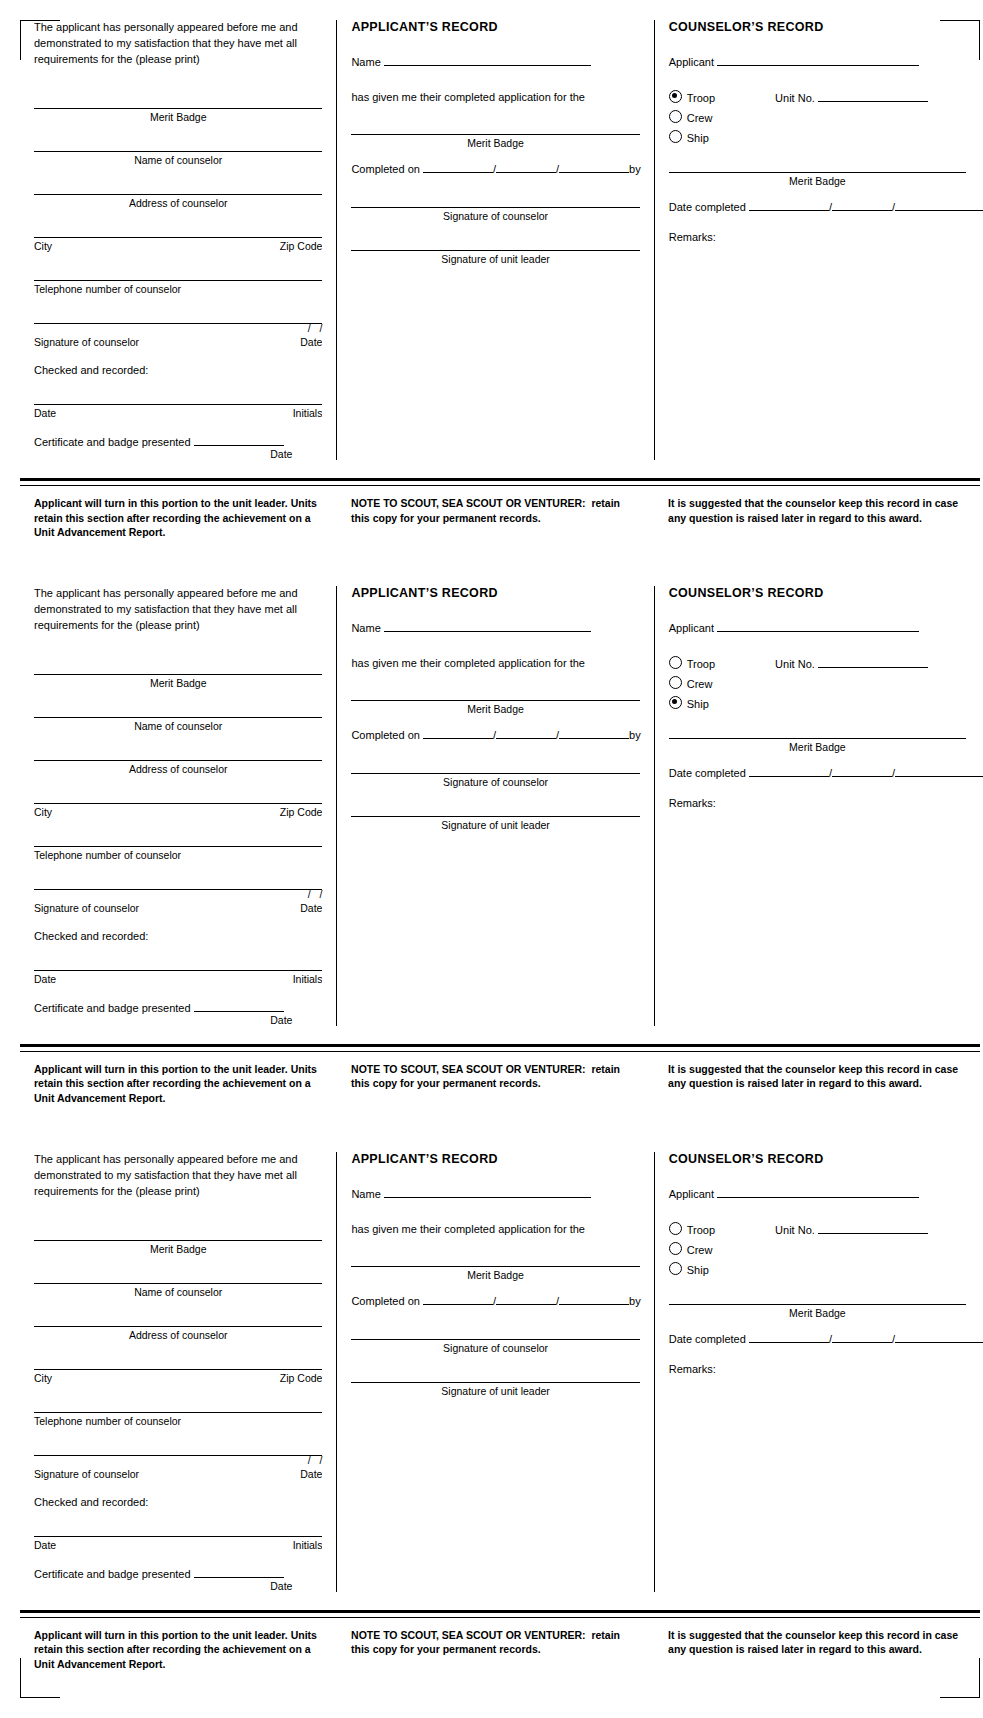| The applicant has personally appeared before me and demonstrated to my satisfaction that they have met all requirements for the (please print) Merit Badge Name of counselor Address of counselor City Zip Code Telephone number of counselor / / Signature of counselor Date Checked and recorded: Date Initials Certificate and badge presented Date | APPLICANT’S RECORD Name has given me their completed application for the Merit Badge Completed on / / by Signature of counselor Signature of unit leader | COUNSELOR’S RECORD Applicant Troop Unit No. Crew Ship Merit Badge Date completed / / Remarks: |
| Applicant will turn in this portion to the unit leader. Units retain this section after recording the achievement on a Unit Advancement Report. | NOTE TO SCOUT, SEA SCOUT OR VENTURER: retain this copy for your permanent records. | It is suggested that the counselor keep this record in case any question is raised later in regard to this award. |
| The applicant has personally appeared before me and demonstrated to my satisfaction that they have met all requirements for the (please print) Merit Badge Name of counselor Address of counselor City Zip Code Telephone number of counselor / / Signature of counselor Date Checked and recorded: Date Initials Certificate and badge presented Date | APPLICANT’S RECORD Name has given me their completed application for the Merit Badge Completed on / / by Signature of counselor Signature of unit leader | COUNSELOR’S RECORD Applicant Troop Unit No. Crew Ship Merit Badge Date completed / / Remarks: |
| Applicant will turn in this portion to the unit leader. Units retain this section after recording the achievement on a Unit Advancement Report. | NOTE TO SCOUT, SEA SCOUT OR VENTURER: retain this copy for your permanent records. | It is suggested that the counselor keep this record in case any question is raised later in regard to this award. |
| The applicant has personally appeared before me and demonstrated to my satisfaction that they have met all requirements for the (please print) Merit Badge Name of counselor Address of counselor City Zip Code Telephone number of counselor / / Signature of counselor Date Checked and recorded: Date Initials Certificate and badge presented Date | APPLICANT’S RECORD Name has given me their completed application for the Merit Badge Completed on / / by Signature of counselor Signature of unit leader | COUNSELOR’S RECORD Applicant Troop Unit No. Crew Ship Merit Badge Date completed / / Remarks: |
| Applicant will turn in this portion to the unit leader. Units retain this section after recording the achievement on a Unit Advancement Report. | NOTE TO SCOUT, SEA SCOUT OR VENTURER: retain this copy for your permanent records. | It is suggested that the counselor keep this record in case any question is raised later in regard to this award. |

==

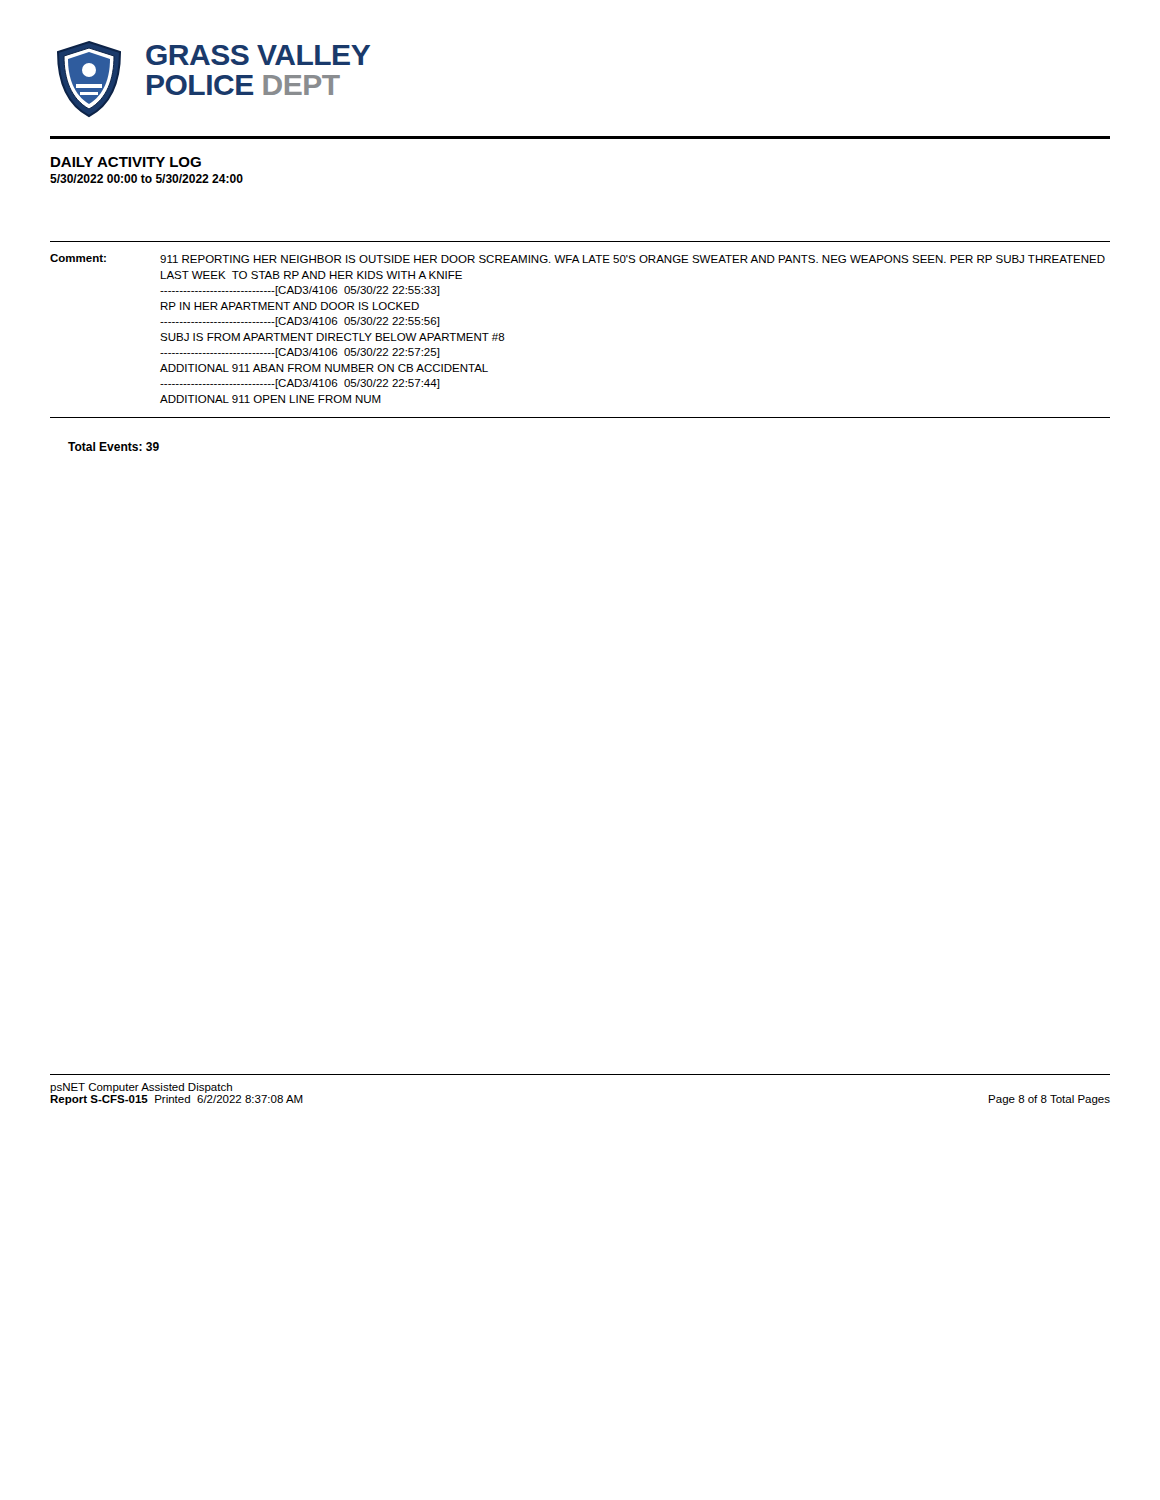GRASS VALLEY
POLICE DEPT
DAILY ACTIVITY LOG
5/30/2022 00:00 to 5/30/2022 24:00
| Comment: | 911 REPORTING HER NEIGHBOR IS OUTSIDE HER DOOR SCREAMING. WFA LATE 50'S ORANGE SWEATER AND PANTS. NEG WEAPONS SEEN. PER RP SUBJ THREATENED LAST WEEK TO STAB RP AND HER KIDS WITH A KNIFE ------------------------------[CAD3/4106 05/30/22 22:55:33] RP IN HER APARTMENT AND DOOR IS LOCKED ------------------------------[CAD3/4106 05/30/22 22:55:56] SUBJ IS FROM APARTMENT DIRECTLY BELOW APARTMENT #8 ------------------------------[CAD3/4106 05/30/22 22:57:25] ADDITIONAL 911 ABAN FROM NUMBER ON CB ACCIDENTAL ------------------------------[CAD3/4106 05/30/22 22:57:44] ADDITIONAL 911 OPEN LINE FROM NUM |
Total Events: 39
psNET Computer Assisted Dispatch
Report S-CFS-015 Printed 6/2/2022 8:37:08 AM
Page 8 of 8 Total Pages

--

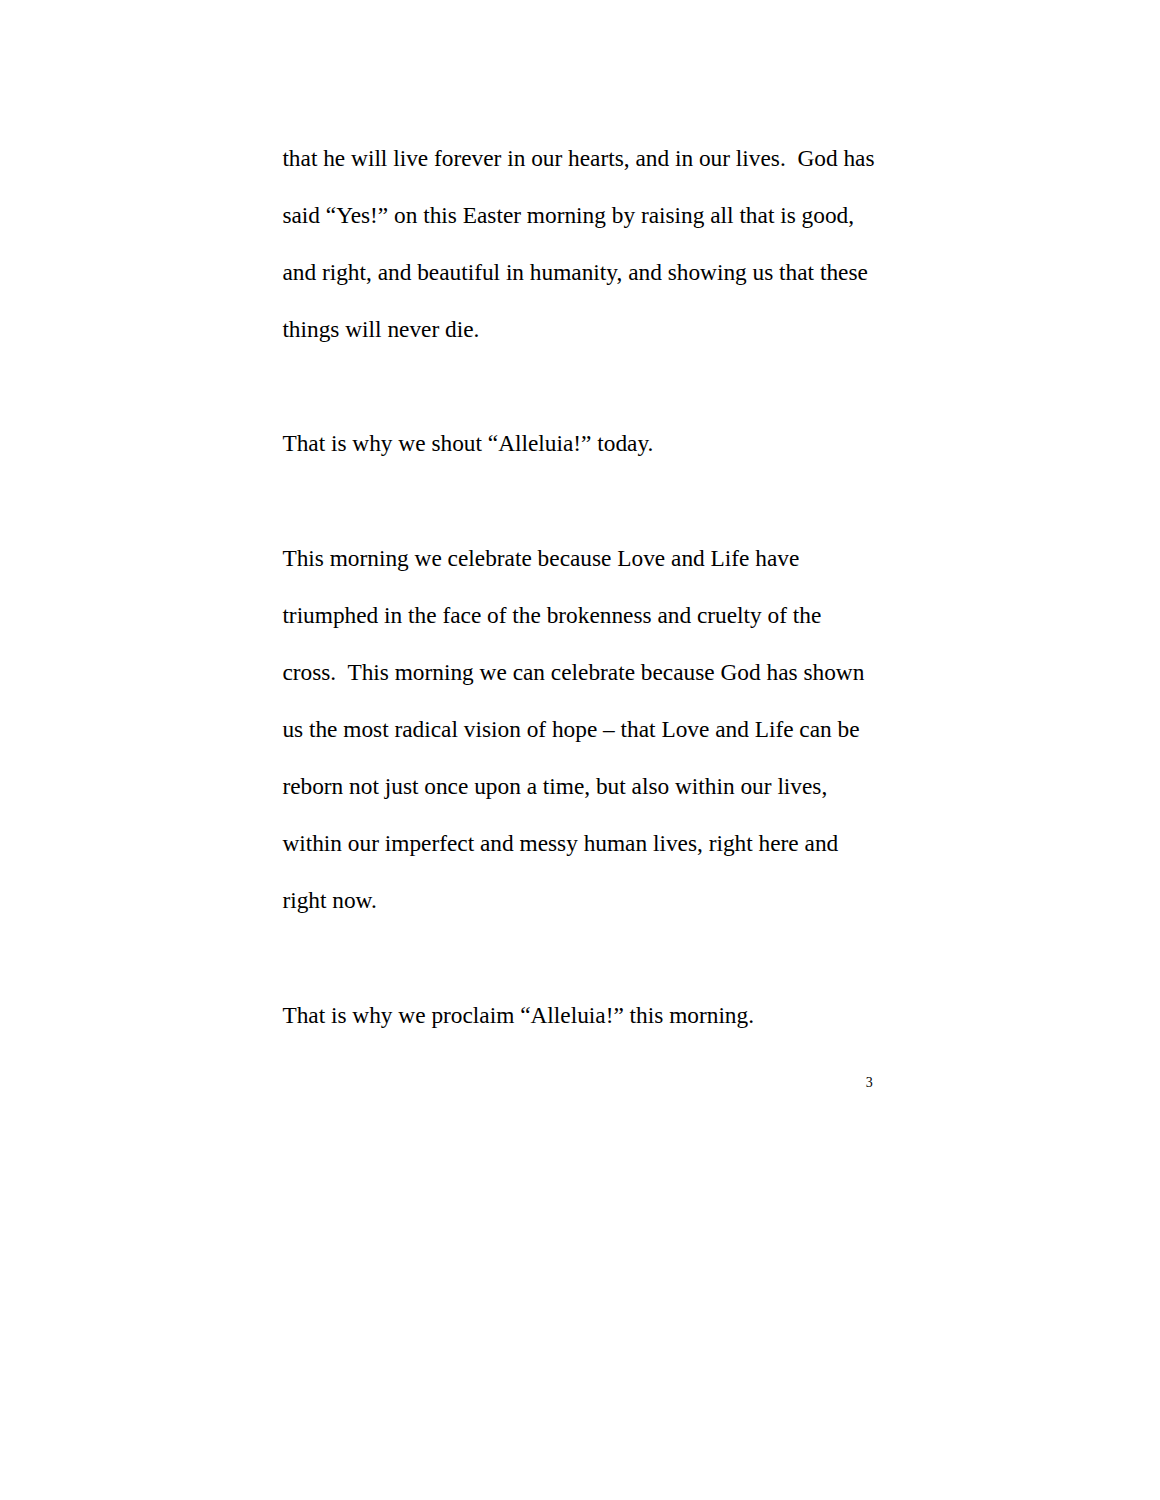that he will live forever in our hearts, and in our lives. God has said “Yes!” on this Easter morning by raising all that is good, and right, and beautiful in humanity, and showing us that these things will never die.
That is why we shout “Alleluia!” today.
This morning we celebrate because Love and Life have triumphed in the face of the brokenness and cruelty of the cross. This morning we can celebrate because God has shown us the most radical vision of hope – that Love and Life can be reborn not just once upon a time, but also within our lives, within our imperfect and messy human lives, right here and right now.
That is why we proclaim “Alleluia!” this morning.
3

**What to produce:**
Using the material above, copy every line in which the string "Total" occurs.

**The answer:**
Total Events: 39
Page 8 of 8 Total Pages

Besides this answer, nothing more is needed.